Siamo vittime di una disinformazione totale, colossale in cui si nega anche l’evidenza ma in realtà, ciascuno di noi può fare la differenza e partecipare alla demolizione di questo sistema economico ingiusto e predatorio accrescendo il nostro livello di conoscenza e consapevolezza.

Insieme ce la faremo.

2 commenti su “STEFANO DI FRANCESCO: “La vera sfida è aumentare la consapevolezza in ciascuno di noi”

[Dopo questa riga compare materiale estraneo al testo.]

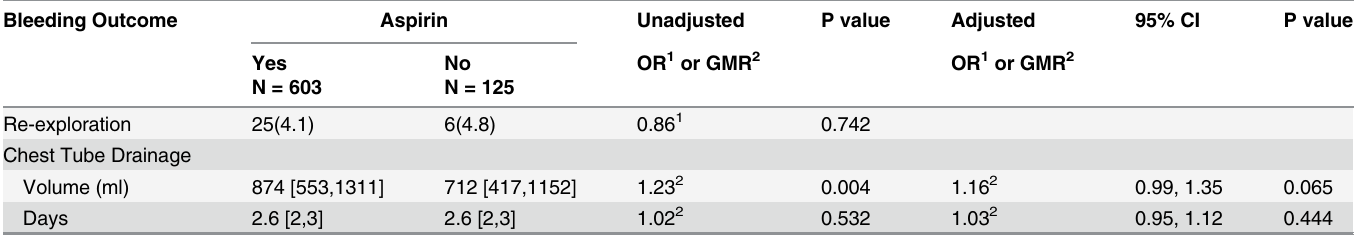
Table 3. Postoperative Bleeding, Aspirin vs No Aspirin. Bleeding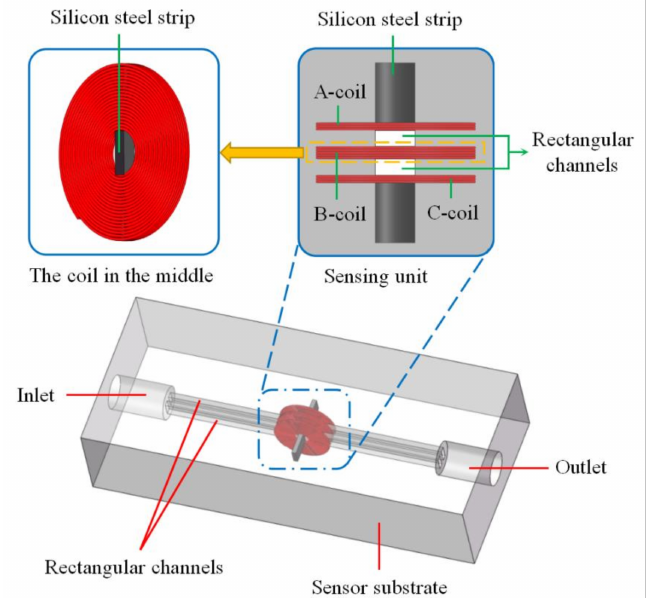
Figure 1. The structure of impedance debris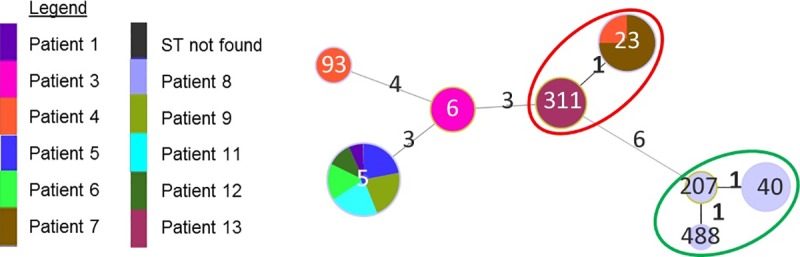
Minimum Spanning Tree showing distribution of the isolates according to patient distribution.Each patient is identified by one colour. ST forming CC are indicated by coloured circles; with a red circle showing CC including VN I isolates and a green circle showing CC including VN II isolates from the present study. Not circled STs form singletons.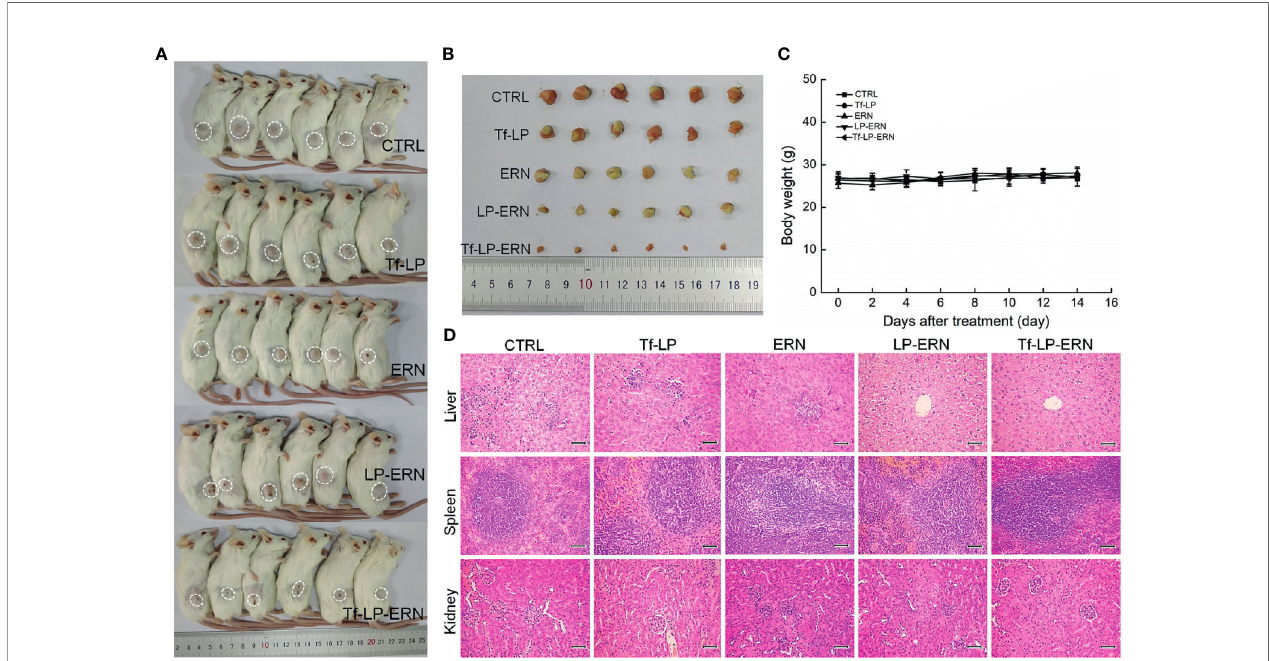
FIGURE 5 | ERN, LP-ERN and Tf-LP-ERN suppressed the tumor growth and showed biological safety in SMMC-7721-xenotransplanted BALB/c mice. The tumor volume comparison in (A) SMMC-7721-xenotransplanted BALB/c mice, and (B) their collected tumors (n = 6). Tf-LP, ERN, LP-ERN and Tf-LP-ERN showed no signi fi cant effects (C) on the body weight and (D) histopathologic changes including liver, spleen and kidney in SMMC-7721-xenotransplanted mice (magni fi cation: 200, scale bar: 50 m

  1. Con la scusa di “prendere esempio dal privato”, hanno introdotto i criteri aziendalistici anche nel campo del governo dello stato, inteso in senso lato, grazie alla complicità di politici corrotti o quantomeno assolutamente incompetenti.
    Hanno completamente dimenticato che il fine che persegue un’azienda privata è il lucro, mentre lo Stato deve o dovrebbe avere porre in campo tutte quelle azioni necessarie alla tutela dei principi fondamentali enunciati nei primi dodici articoli della Costituzione.
    Così invece non è. Hanno introdotto l’obbligo del “pareggio di bilancio”; hanno definito “aziende” anche istituzioni che non dovrebbero assolutamente comportarsi come aziende (vedasi le Asl, ad esempio).
    Sentivo a Radio Radio un servizio dove l’economista Valerio Malvezzi raccontava che addirittura il “pareggio di bilancio” viene spiegato nei libri di educazione civica delle scuole elementari e medie, facendone addirittura un panegirico.
    Come vedi la disinformazione viene propalata a piene mani fin dall’inizio della scuola.
    E’ stato a causa dell’introduzione di questi criteri aziendalistici (taglia e risparmia) che, ad esempio, ci siamo trovati con un sanità assolutamente inadeguata ad affrontare una emergenza (ovviamente provocata ad arte ma questo è un altro tema) legata al covid. E’ sempre per causa di questi tagli se siamo passati dall’avere un sistema sanitario di prim’ordine ad uno che non riesce quasi nemmeno più a garantire i servizi minimi.
    Lo scorso anno il Comune di Palazzolo sull’Oglio ha accettato di partecipare ad una sorta di ricerca condotta per conto dell’Università di Brescia, volta a verificare lo stato delle pubbliche amministrazioni.
    Una delle domande verteva sul tema di come intendevamo il ruolo delle pubbliche amministrazioni, considerata la sempre minore disponibilità di risorse. Poiché era una delle pochissime domande a risposta libera, ovviamente non mi sono persa l’occasione di esprimere il mio pensiero. In sostanza ho risposto che, stante il fatto della diversità di obiettivi, mettere sullo stesso piano lo Stato e le Azienda era un errore madornale, che avrebbe avuto conseguenze gravissime.
    Non ho avuto notizie poi del seguito di questa indagine, quindi non so dire se in qualche modo la mia opinione sia stata in qualche modo valutata, ma se dovesse mai capitare ribadirò il concetto. Devo anzi ringraziarti Stefano, perché grazie a te riesco a comprendere concetti che prima mi erano assolutamente nebulosi.